Chegando de mansinho... vinda por caminhos traçados desde o blog do "mundo novo" do Raimundo Neto e encontrando aqui um texto tão espetacularmente cru (no melhor dos sentidos).
Muito interessante sua escrita, sua forma de desenhar em palavras atos e atitudes tão usuais por esse mundão.
E a Morena? Ah... quem resiste a uma saudade?
E as orelhas? Já sabia-se igual antes mesmo de aportar...
Vai-se entender o coração.
Gostei de ler... bom de ficar.
P.S.: Linkei-o no Mar de Palavras... facilita meu 'trânsito' até aqui. Espero que não se importe.
Beijo
;o)
Me importar? Claro que não. Fico é grato pelas palavras doces e por agora ser um link seu. A casa está aberta.

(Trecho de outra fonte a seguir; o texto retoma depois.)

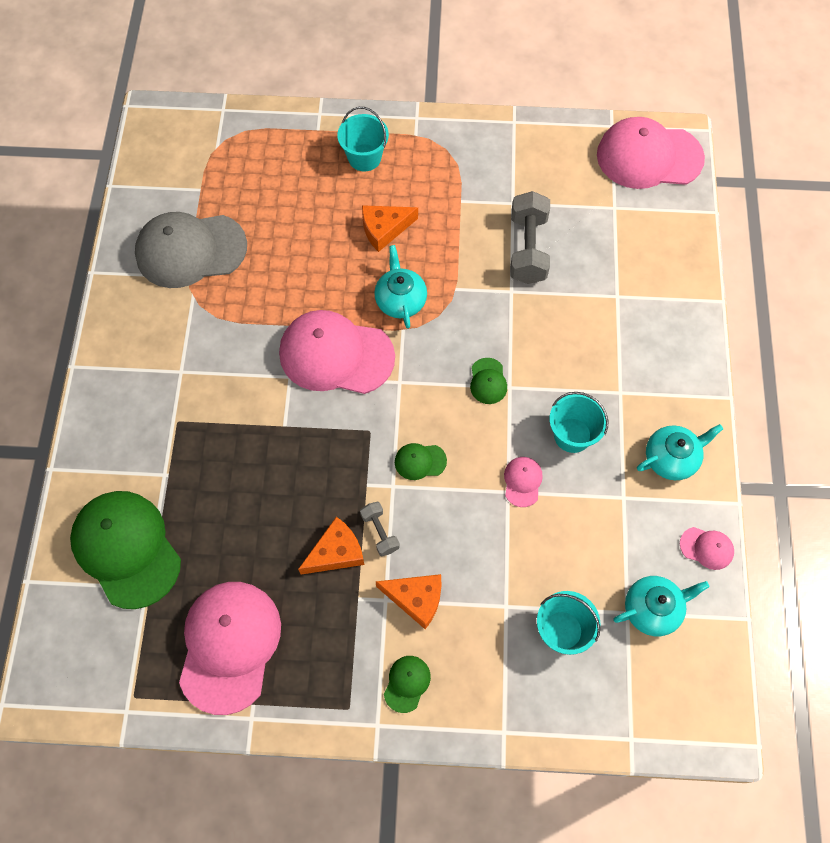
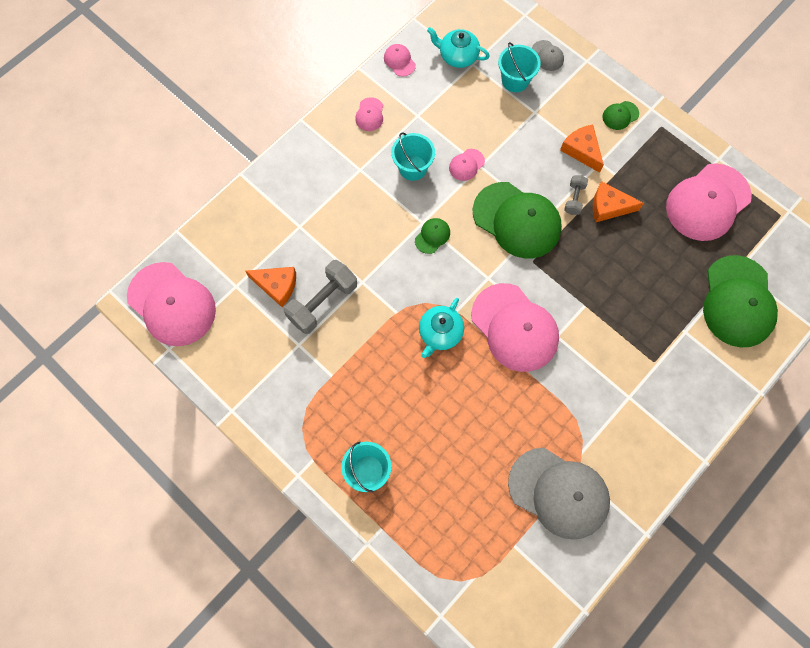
camera: 140 degrees left, 5 degrees up
orange cheese [362,205,418,252] -> orange cheese moved to [245,267,296,307]
green cap [395,443,447,480] -> green cap [472,182,562,259], size x2.34
turquoise teapot [637,424,723,480] -> pink cap [355,97,383,131]
none -> grey cap [532,40,564,71]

Cara, como dizia a minha vó, a maternidade é uma certeza e a paternidade uma eterna dúvida. Pago pensão porque tenho certeza que meu filho é meu mesmo, senão fosse assim não pagaria, até mesmo porque fui casado e coisa e tal e passei por todos os tramites que mandam a boa conduta de sociabilidade. Quando o casamento acabou, me divorciei e mandei tudo pra puta que pariu. :)
Abraços.
Guto.
É assim ó. Tenho lido muita gente nova.
A maioria ruim.
Por isso eu me pergunto (de novo) por que diabos eu demoro tanto de voltar aqui.
Adorei o começo do texto. Pouca gente pode escrever "pau duro" sem ficar ridículo.
E, bom ver um texto terminar com ironia culpada.